By John Verdi and Carson Martinez

Today, researchers published a paper detailing how governments can use public genetic databases to identify criminal suspects. These activities raise real questions about when it’s appropriate for law enforcement to analyze genetic information, and how best to protect individuals whose genetic data has been analyzed as part of a commercial service, but who are not accused of a crime.

FPF recently published Privacy Best Practices for Consumer Genetic Testing Services. The document includes strong protections for genetic data, particularly with regard to government access: law enforcement should obtain a warrant before seeking the disclosure of genetic data from companies; firms should demand valid legal process before disclosing genetic data and publish annual transparency reports. If government representatives are deviating from this approach, lawmakers or courts should impose clear, common-sense restrictions.

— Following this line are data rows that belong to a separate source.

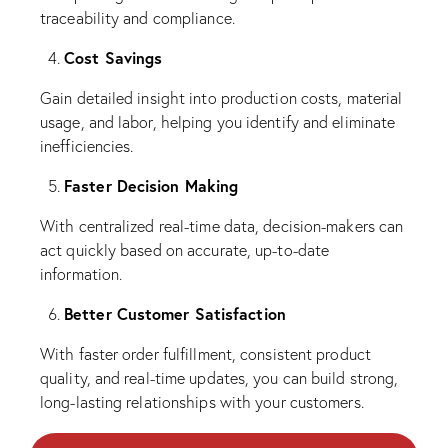
traceability and compliance.
Cost Savings
Gain detailed insight into production costs, material
usage, and labor, helping you identify and eliminate
inefficiencies.
Faster Decision Making
With centralized real-time data, decision-makers can
act quickly based on accurate, up-to-date
information.
Better Customer Satisfaction
With faster order fulfillment, consistent product
quality, and real-time updates, you can build strong,
long-lasting relationships with your customers.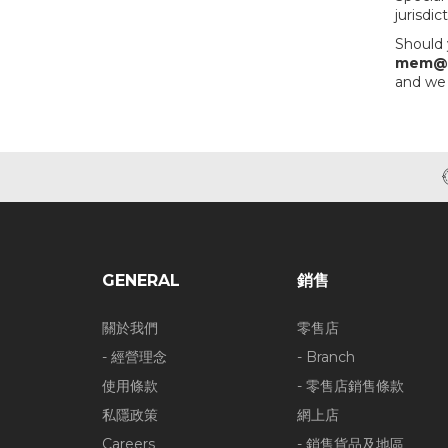
jurisdi
Should 
mem@o
and we 
GENERAL
銷售
關於我們
零售店
- 經營理念
- Branch
使用條款
- 零售店銷售條款
私隱政策
網上店
Careers
- 銷售貨品及地區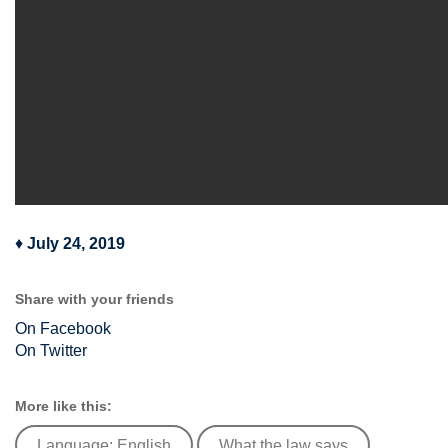
♦
July 24, 2019
Share with your friends
On Facebook
On Twitter
More like this:
Language: English
What the law says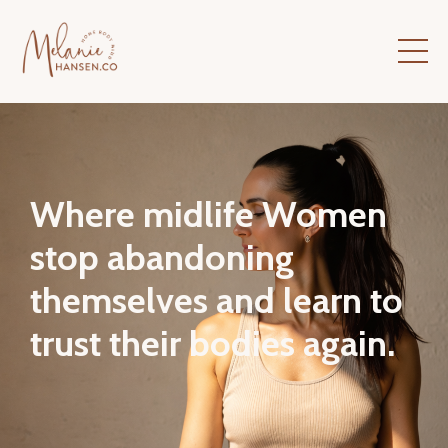
Where midlife Women
stop abandoning
themselves and learn to
trust their bodies again.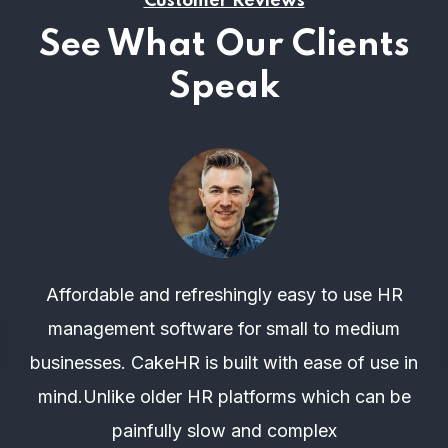
Customer Reviews
See What Our Clients
Speak
Affordable and refreshingly easy to use HR
management software for small to medium
businesses. CakeHR is built with ease of use in
mind.Unlike older HR platforms which can be
painfully slow and complex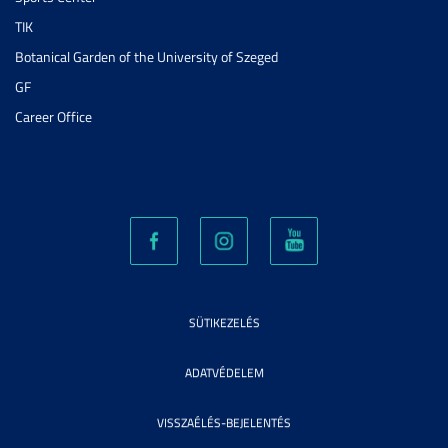
TIK
Botanical Garden of the University of Szeged
GF
Career Office
SÜTIKEZELÉS
ADATVÉDELEM
VISSZAÉLÉS-BEJELENTÉS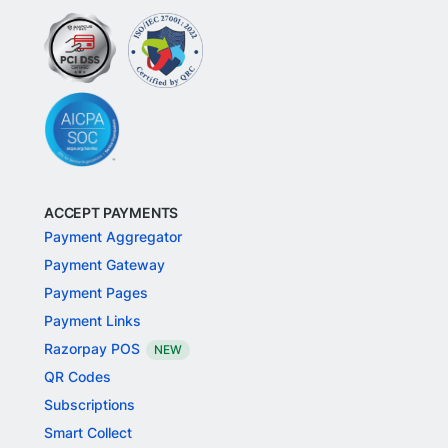
ACCEPT PAYMENTS
Payment Aggregator
Payment Gateway
Payment Pages
Payment Links
Razorpay POS
NEW
QR Codes
Subscriptions
Smart Collect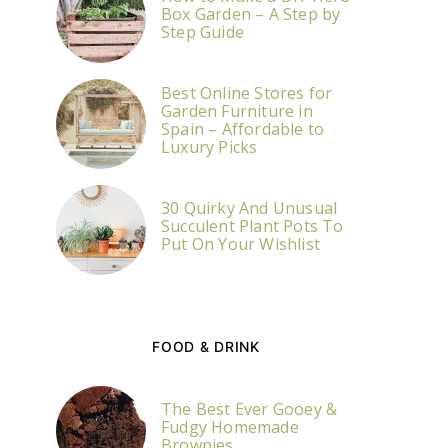
Box Garden – A Step by
Step Guide
Best Online Stores for
Garden Furniture in
Spain – Affordable to
Luxury Picks
30 Quirky And Unusual
Succulent Plant Pots To
Put On Your Wishlist
FOOD & DRINK
The Best Ever Gooey &
Fudgy Homemade
Brownies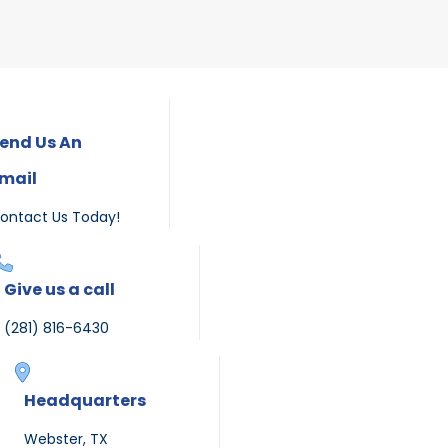
end Us An
mail
ontact Us Today!
Give us a call
(281) 816-6430
Headquarters
Webster, TX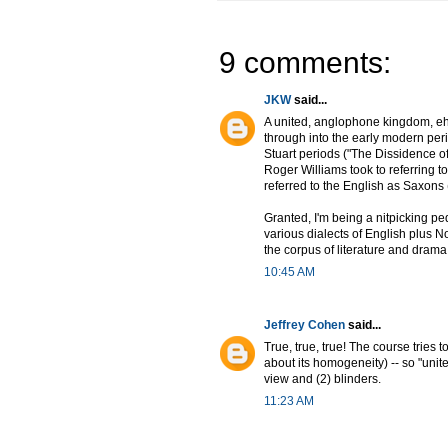
9 comments:
JKW
said...
A united, anglophone kingdom, eh
through into the early modern peri
Stuart periods ("The Dissidence of
Roger Williams took to referring to 
referred to the English as Saxons
Granted, I'm being a nitpicking pe
various dialects of English plus N
the corpus of literature and drama
10:45 AM
Jeffrey Cohen
said...
True, true, true! The course tries
about its homogeneity) -- so "uni
view and (2) blinders.
11:23 AM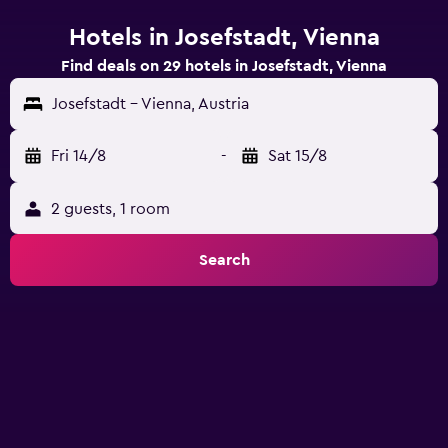
Hotels in Josefstadt, Vienna
Find deals on 29 hotels in Josefstadt, Vienna
Josefstadt - Vienna, Austria
Fri 14/8
-
Sat 15/8
2 guests, 1 room
Search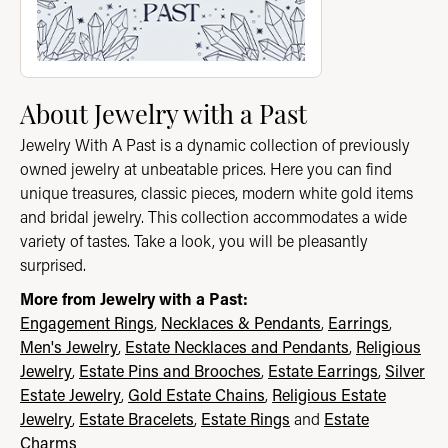
About Jewelry with a Past
Jewelry With A Past is a dynamic collection of previously
owned jewelry at unbeatable prices. Here you can find
unique treasures, classic pieces, modern white gold items
and bridal jewelry. This collection accommodates a wide
variety of tastes. Take a look, you will be pleasantly
surprised.
More from Jewelry with a Past:
Engagement Rings
,
Necklaces & Pendants
,
Earrings
,
Men's Jewelry
,
Estate Necklaces and Pendants
,
Religious
Jewelry
,
Estate Pins and Brooches
,
Estate Earrings
,
Silver
Estate Jewelry
,
Gold Estate Chains
,
Religious Estate
Jewelry
,
Estate Bracelets
,
Estate Rings
and
Estate
Charms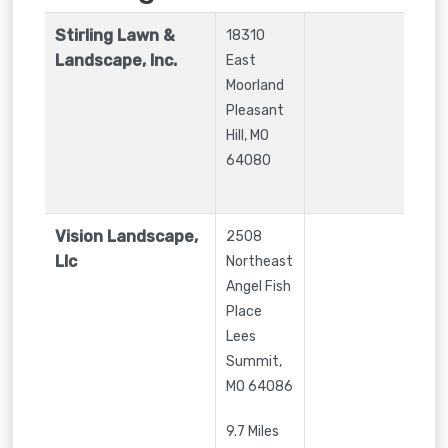
Stirling Lawn &
18310
Landscape, Inc.
East
Moorland
Pleasant
Hill
,
MO
64080
Vision Landscape,
2508
Llc
Northeast
Angel Fish
Place
Lees
Summit
,
MO
64086
9.7 Miles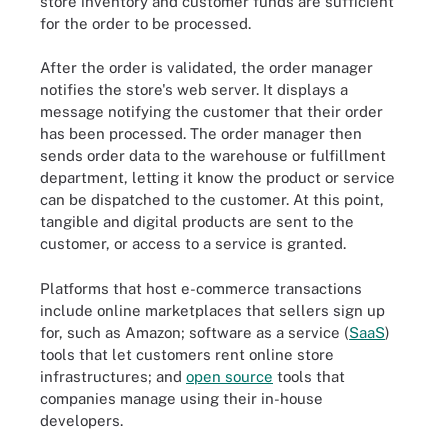
store inventory and customer funds are sufficient
for the order to be processed.
After the order is validated, the order manager
notifies the store's web server. It displays a
message notifying the customer that their order
has been processed. The order manager then
sends order data to the warehouse or fulfillment
department, letting it know the product or service
can be dispatched to the customer. At this point,
tangible and digital products are sent to the
customer, or access to a service is granted.
Platforms that host e-commerce transactions
include online marketplaces that sellers sign up
for, such as Amazon; software as a service (
SaaS
)
tools that let customers rent online store
infrastructures; and
open source
tools that
companies manage using their in-house
The different types of e-commerce are classified by the parties
developers.
participating in online transactions.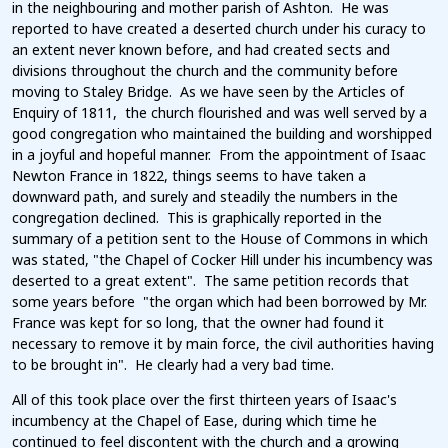
in the neighbouring and mother parish of Ashton. He was
reported to have created a deserted church under his curacy to
an extent never known before, and had created sects and
divisions throughout the church and the community before
moving to Staley Bridge. As we have seen by the Articles of
Enquiry of 1811, the church flourished and was well served by a
good congregation who maintained the building and worshipped
in a joyful and hopeful manner. From the appointment of Isaac
Newton France in 1822, things seems to have taken a
downward path, and surely and steadily the numbers in the
congregation declined. This is graphically reported in the
summary of a petition sent to the House of Commons in which
was stated, "the Chapel of Cocker Hill under his incumbency was
deserted to a great extent". The same petition records that
some years before "the organ which had been borrowed by Mr.
France was kept for so long, that the owner had found it
necessary to remove it by main force, the civil authorities having
to be brought in". He clearly had a very bad time.
All of this took place over the first thirteen years of Isaac's
incumbency at the Chapel of Ease, during which time he
continued to feel discontent with the church and a growing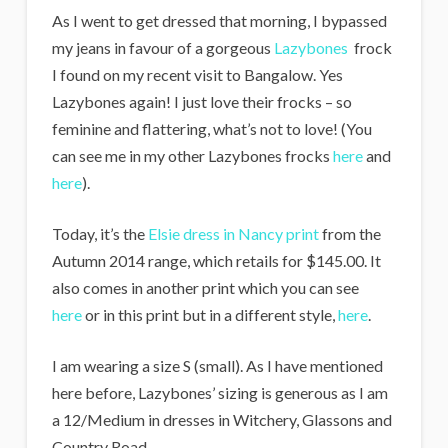
As I went to get dressed that morning, I bypassed
my jeans in favour of a gorgeous
Lazybones
frock
I found on my recent visit to Bangalow. Yes
Lazybones again! I just love their frocks – so
feminine and flattering, what’s not to love! (You
can see me in my other Lazybones frocks
here
and
here
).
Today, it’s the
Elsie dress in Nancy print
from the
Autumn 2014 range, which retails for $145.00. It
also comes in another print which you can see
here
or in this print but in a different style,
here
.
I am wearing a size S (small). As I have mentioned
here before, Lazybones’ sizing is generous as I am
a 12/Medium in dresses in Witchery, Glassons and
Country Road.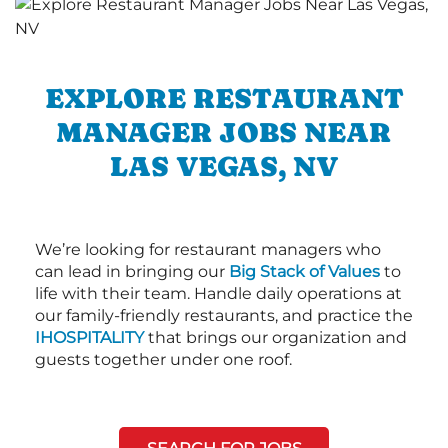
EXPLORE RESTAURANT
MANAGER JOBS NEAR
LAS VEGAS, NV
We’re looking for restaurant managers who
can lead in bringing our
Big Stack of Values
to
life with their team. Handle daily operations at
our family-friendly restaurants, and practice the
IHOSPITALITY
that brings our organization and
guests together under one roof.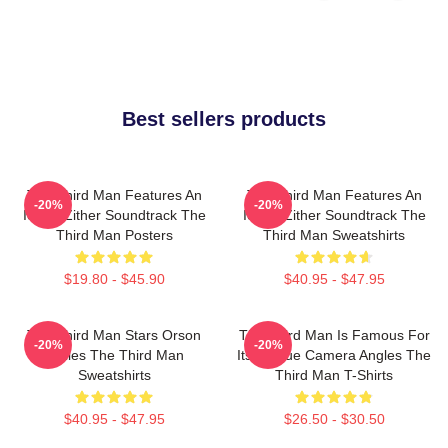
Best sellers products
The Third Man Features An
The Third Man Features An
-20%
-20%
Iconic Zither Soundtrack The
Iconic Zither Soundtrack The
Third Man Posters
Third Man Sweatshirts
$19.80 - $45.90
$40.95 - $47.95
The Third Man Stars Orson
The Third Man Is Famous For
-20%
-20%
Welles The Third Man
Its Unique Camera Angles The
Sweatshirts
Third Man T-Shirts
$40.95 - $47.95
$26.50 - $30.50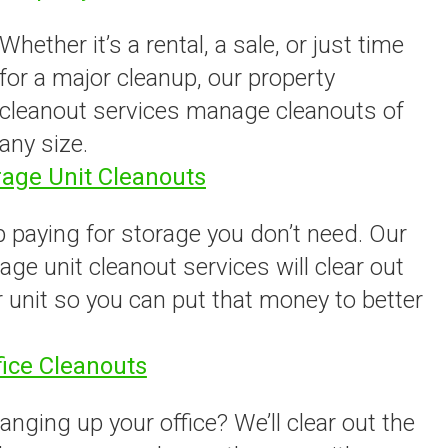
Whether it’s a rental, a sale, or just time
for a major cleanup, our property
cleanout services manage cleanouts of
any size.
rage Unit Cleanouts
 paying for storage you don’t need. Our
age unit cleanout services will clear out
 unit so you can put that money to better
.
fice Cleanouts
anging up your office? We’ll clear out the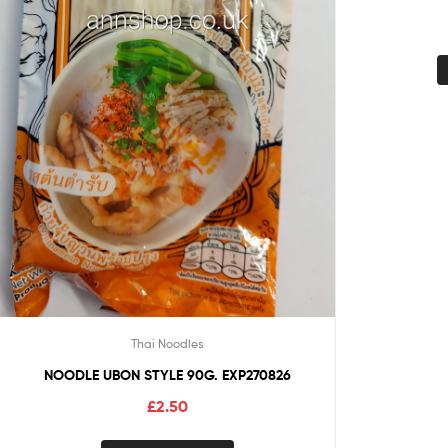
Thai Noodles
NOODLE UBON STYLE 90G. EXP270826
£
2.50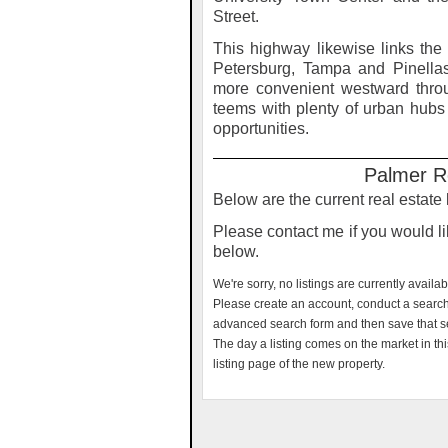
Street.
This highway likewise links the
Petersburg, Tampa and Pinella
more convenient westward throu
teems with plenty of urban hubs o
opportunities.
Palmer R
Below are the current real estate
Please contact me if you would lik
below.
We're sorry, no listings are currently availa
Please create an account, conduct a search f
advanced search form and then save that s
The day a listing comes on the market in thi
listing page of the new property.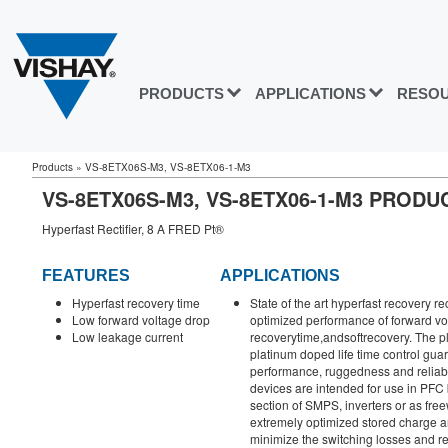
PRODUCTS
APPLICATIONS
RESO
Products
»
VS-8ETX06S-M3, VS-8ETX06-1-M3
VS-8ETX06S-M3, VS-8ETX06-1-M3 PROD
Hyperfast Rectifier, 8 A FRED Pt®
FEATURES
APPLICATIONS
Hyperfast recovery time
State of the art hyperfast recovery re
Low forward voltage drop
optimized performance of forward vo
Low leakage current
recoverytime,andsoftrecovery. The pl
platinum doped life time control guar
performance, ruggedness and reliabil
devices are intended for use in PFC
section of SMPS, inverters or as fre
extremely optimized stored charge a
minimize the switching losses and re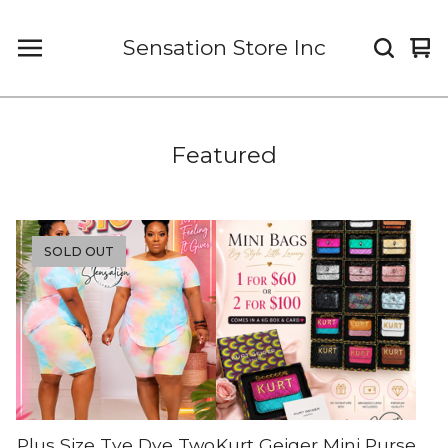
Sensation Store Inc
Vi
0
car
it
Featured
SOLD OUT
Plus Size Tye Dye Two
Kurt Geiger Mini Purse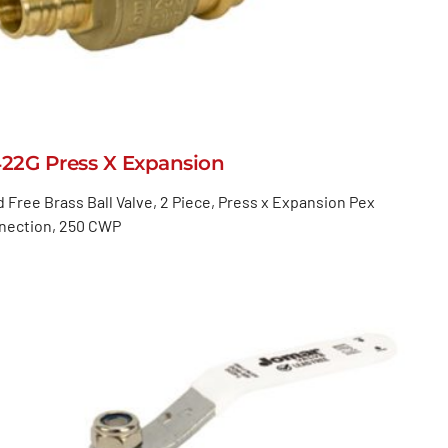
422G Press X Expansion
 Free Brass Ball Valve, 2 Piece, Press x Expansion Pex
nection, 250 CWP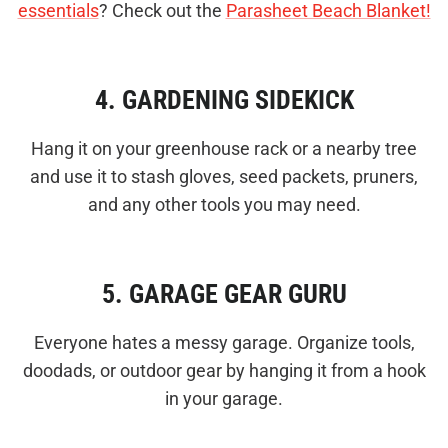
essentials
? Check out the
Parasheet Beach Blanket!
4. GARDENING SIDEKICK
Hang it on your greenhouse rack or a nearby tree
and use it to stash gloves, seed packets, pruners,
and any other tools you may need.
5. GARAGE GEAR GURU
Everyone hates a messy garage. Organize tools,
doodads, or outdoor gear by hanging it from a hook
in your garage.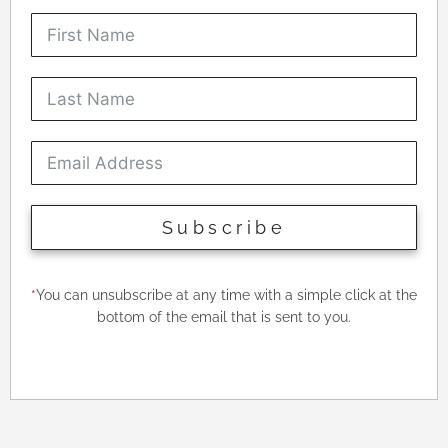
Subscribe
*
You can unsubscribe at any time with a simple click at the
bottom of the email that is sent to you.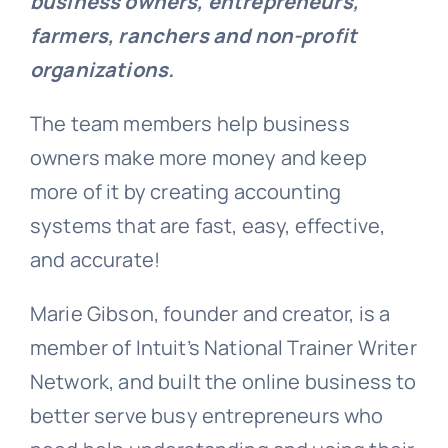
business owners, entrepreneurs,
farmers, ranchers and non-profit
organizations.
The team members help business
owners make more money and keep
more of it by creating accounting
systems that are fast, easy, effective,
and accurate!
Marie Gibson, founder and creator, is a
member of Intuit’s National Trainer Writer
Network, and built the online business to
better serve busy entrepreneurs who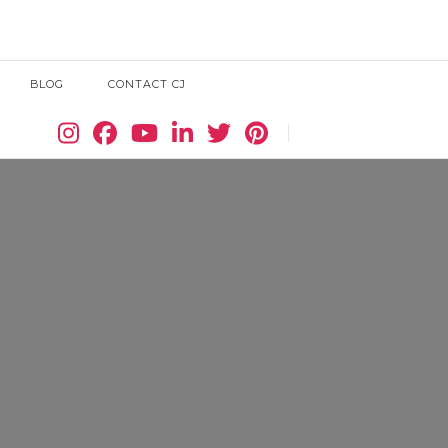
BLOG
CONTACT CJ
Search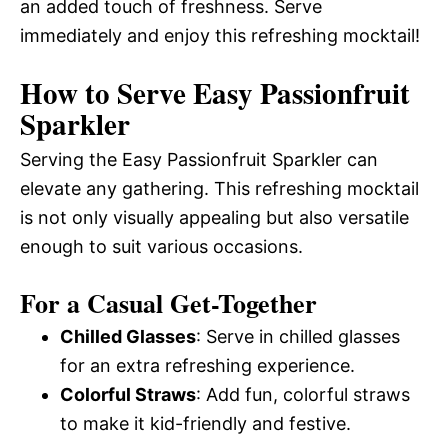
an added touch of freshness. Serve
immediately and enjoy this refreshing mocktail!
How to Serve Easy Passionfruit
Sparkler
Serving the Easy Passionfruit Sparkler can
elevate any gathering. This refreshing mocktail
is not only visually appealing but also versatile
enough to suit various occasions.
For a Casual Get-Together
Chilled Glasses
: Serve in chilled glasses
for an extra refreshing experience.
Colorful Straws
: Add fun, colorful straws
to make it kid-friendly and festive.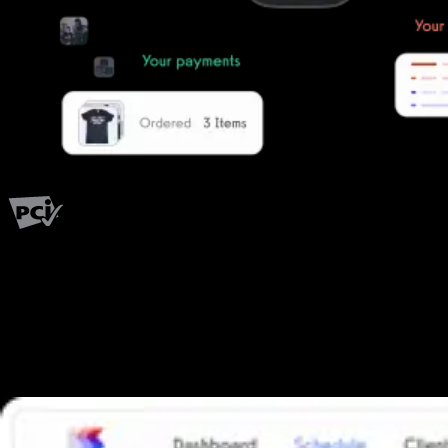
PCI Level 1
Fitness has changed.
Shouldn't your software?
The all-in-one platform powering the next generation of fitness
businesses.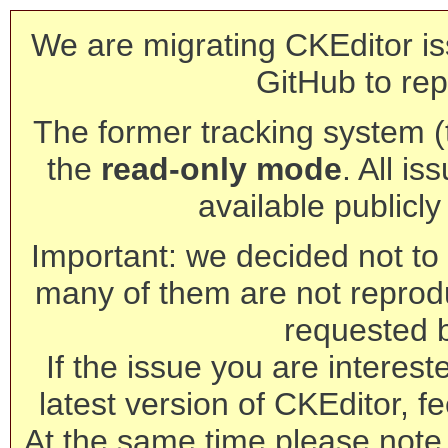
We are migrating CKEditor is
GitHub to rep
The former tracking system (th
the
read-only mode
. All is
available publicl
Important: we decided not to t
many of them are not reprod
requested 
If the issue you are interest
latest version of CKEditor, fe
At the same time please note 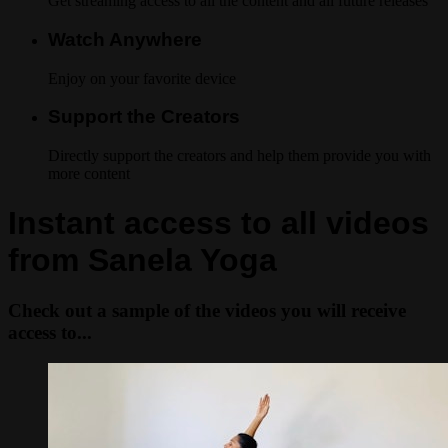
Get streaming access to all the content and all future releases
Watch Anywhere
Enjoy on your favorite device
Support the Creators
Directly support the creators and help them provide you with
more content
Instant access to all videos
from Sanela Yoga
Check out a sample of the videos you will receive
access to...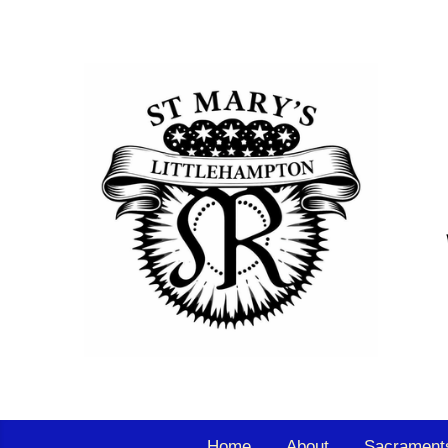
Home
About
Sacrament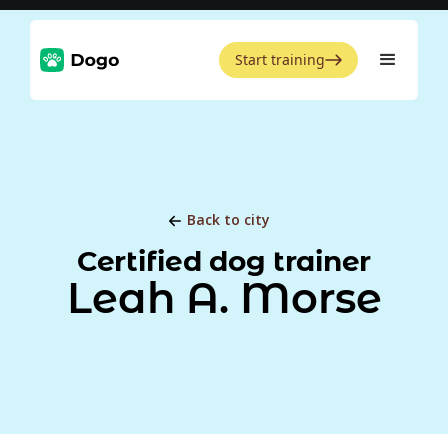
Start training
Back to city
Certified dog trainer
Leah A. Morse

The sort of law enforcement search described in the paper would not be permitted by the FPF Best Practices. The search involves uploading genetic information discovered at crime scenes to an online database to identify an individual or an individual’s relatives. We require that companies only process genetic information uploaded with an individual’s permission; a crime scene upload necessarily occurs without the unknown subject’s permission. Further, leading companies require legal process before they will disclose genetic information to the government and have vigorously pushed back against law enforcement access to genetic data, many times declining to provide data in response to what they determined to be inappropriate requests. It is hard to imagine judges issuing warrants for the sort of general searches contemplated in the paper.

It’s worth noting that the public database at the center of the current discussion – GEDMatch – explicitly tells users that their genetic data will be shared with others without granular consent and subject to government access without a warrant. GEDMatch’s policies conflict with FPF’s Best Practices and are out of step with leading companies, which restrict this kind of access. GEDMatch’s practices are also different in another key way: the service permits users to upload digital genetic profiles. Prominent companies do not typically provide for such uploads, making crime scene genetic data less susceptible to matching without valid legal process.

There are clear benefits of using genetic data to help consumers better understand their health and ancestry. Genetic data, properly obtained and analyzed, can also help law enforcement solve crimes and improve public safety. However, unfettered law enforcement access to genetic information on commercial services would present substantial privacy risks. FPF’s Best Practices articulate a framework that can prevent many of these risks while preserving the public safety value of limited, narrow genetic searches predicated on probable cause and conducted pursuant to appropriate process. As we move forward, it is worth considering additional measures, including restrictions on government activities, technical safeguards, or other steps, that could bolster trust and safety.